__PASSAGE TO READ__.
==============================
Is the CAT Out of the Bag?

This week we have been talking to veterinary colleagues about something that rarely comes up in item writing workshops but probably should: the quiet, insidious problem of test-wiseness cues. These are structural features of multiple choice questions that allow a candidate to identify the correct answer without actually knowing the answer. They are not cheating. They are not even intentional. They are simply the consequence of not following the basic rules of good item writing.

The idea is not new. Doug Holton, writing on his EdTechDev blog in 2007, demonstrated the problem brilliantly with a quiz written entirely in made-up language. No candidate could possibly know the content, because there was no content. And yet every question was answerable, purely by spotting the structural cues embedded in the item construction. We recommend looking at it. It is humbling.

So what are these cues?

Test-wiseness cues come in many forms. Grammatical mismatches between the stem and the options. One option that is conspicuously longer than the others. Word repetition between the stem and the correct answer. Options that are not on the same conceptual axis. Syllable count disparities. Precision mismatches between options. Each of these gives the game away. Each of them tells the test-wise candidate which answer to pick, regardless of their knowledge.
==============================
__DATASET ENTRIES__.
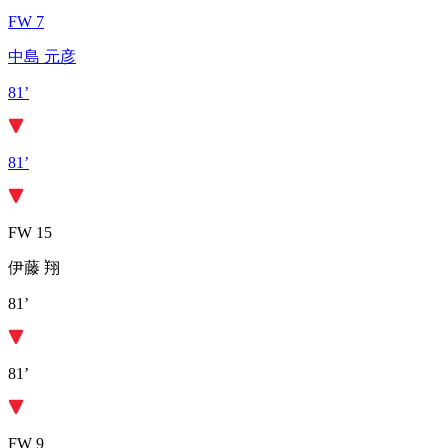
FW 7
中島 元彦
81’
81’
FW 15
伊藤 翔
81’
81’
FW 9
==============================
__ACTIVITY 1__. List every form of test-wiseness cue that the passage on test-wiseness cues names.
__ACTIVITY 2__. According to the passage on test-wiseness cues, in what language was the 2007 quiz on the EdTechDev blog written?

__TASK OUTPUT 1__.
- Grammatical mismatches between the stem and the options
- One option that is conspicuously longer than the others
- Word repetition between the stem and the correct answer
- Options that are not on the same conceptual axis
- Syllable count disparities
- Precision mismatches between options

__TASK OUTPUT 2__. It was written entirely in made-up language.